The regulators in five US states issued emergency orders requiring a metaverse casino with suspected Russian ties to immediately stop selling its NFTs, claiming fraud, deception, and registration violations.
A 22-page emergency cease-and-desist order was filed against the Flamingo casino club by state securities boards in Texas, Wisconsin, Kentucky, New Jersey, and Alabama.
The Flamingo Casino Club’s operators used a false office address, provided a telephone number that is not in service, concealed its actual physical location and hidden material about its principals, according to the regulators.
Through a series of investigations, regulators learned that Flamingo Casino Club’s mobile and desktop IP addresses were tracked back to Moscow.
The order stated that Flamingo Casino Club “intentionally doesn’t disclose its assets and liabilities or other financial information related to its operations and development and management of metaverse casino.”

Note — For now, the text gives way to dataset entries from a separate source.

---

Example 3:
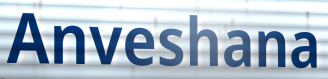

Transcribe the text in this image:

Anveshana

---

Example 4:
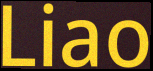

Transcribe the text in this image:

Liao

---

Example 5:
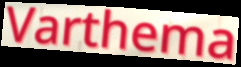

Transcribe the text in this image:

Varthema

The erroneous connections do not end there. The club even stated MarketWatch and Yahoo! are both affiliated with them. According to the order, there is no indication that these entities are connected.

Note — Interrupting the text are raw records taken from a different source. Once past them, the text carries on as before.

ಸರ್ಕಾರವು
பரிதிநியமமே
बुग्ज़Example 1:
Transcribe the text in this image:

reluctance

In a promotional film, Flamingo Casino Club unveiled plans to develop a virtual casino on The Sandbox metaverse platform. However, it has not yet been constructed.
The casino fails to disclose the progress of negotiations to purchase virtual land. The expected or projected cost of purchasing virtual land is similarly hidden on the site. It also makes baseless claims about connections with rapper Snoop Dogg and The Sandbox.
The club’s securitized NFTs were supposed to give would-be investors part ownership of the casino, a part of the profits, and the chance to win Teslas, iPhones, etc.
Potential investors were also tempted by what officials believe were false claims of affiliation with the Flamingo Las Vegas Hotel and Casino, a legit casino that has no affiliation or partnership with the Flamingo Casino Club, according to regulators.
The five states’ concerted effort demonstrates what can be accomplished when authorities come together to tackle crypto related scams. Just in March, the U.S. DOJ charged Ethan Nguyen and Andre Llacuna for defrauding investors of over $1 million by running a rug pull scam through the NFT project.